Net cash flow from operating activities is an important indicator in the financial analysis of an enterprise, which reflects the net changes in cash inflows and outflows from daily operating activities. The following is a detailed and comprehensive explanation of how to calculate net cash flow from operating activities.
Business activities refer to the main business activities of an enterprise and other activities directly related to it, including the sale of goods, the provision of labor services, the purchase of raw materials, the payment of wages and taxes, etc. The cash inflows and outflows from these activities constitute the cash flow from operating activities.
Determine the cash inflow project:
(1) Cash received from the sale of goods and the provision of services:
This is often the most significant cash inflow for a business**.
The calculation formula is: main business income + other business income + opening balance of notes receivable - closing balance of notes receivable) + opening balance of accounts receivable - closing balance of accounts receivable) + closing balance of accounts receivable - opening balance of accounts receivable) - closing balance of accounts receivable - closing balance of accounts receivable provision for bad debts.

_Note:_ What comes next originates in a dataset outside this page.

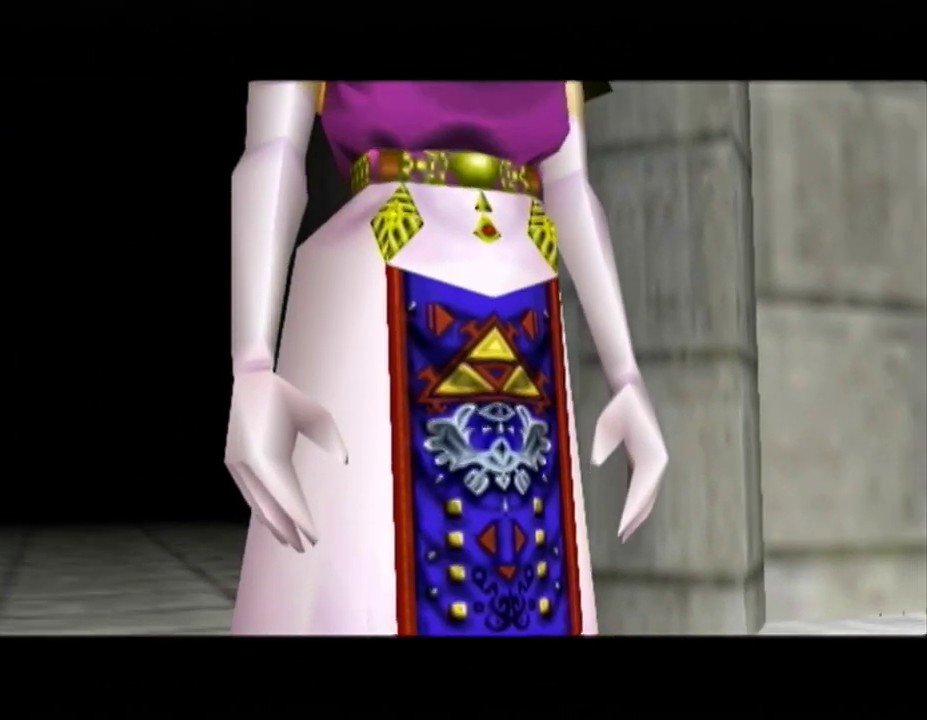
{"buttons": [], "left_stick": "center", "right_stick": "center", "events": [[17, "A", "down"], [17, "B", "up"], [83, "A", "up"], [133, "B", "down"], [183, "A", "down"], [233, "A", "up"], [267, "A", "down"], [267, "B", "up"], [333, "A", "up"], [333, "B", "down"], [417, "A", "down"], [450, "B", "up"], [483, "A", "up"]]}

(2) Refund of taxes received:
Includes various **subsidies and tax refunds.
The calculation formula is: (Beginning Balance of Subsidy Receivable - Closing Balance of Subsidy Receivable) + Subsidy Income + Cumulative Credit Amount of Income Tax in the Current Period.
(3) Other cash received in connection with operating activities:
It includes non-operating income, other business income, other receivables, the increase in other payables, and interest income from bank deposits.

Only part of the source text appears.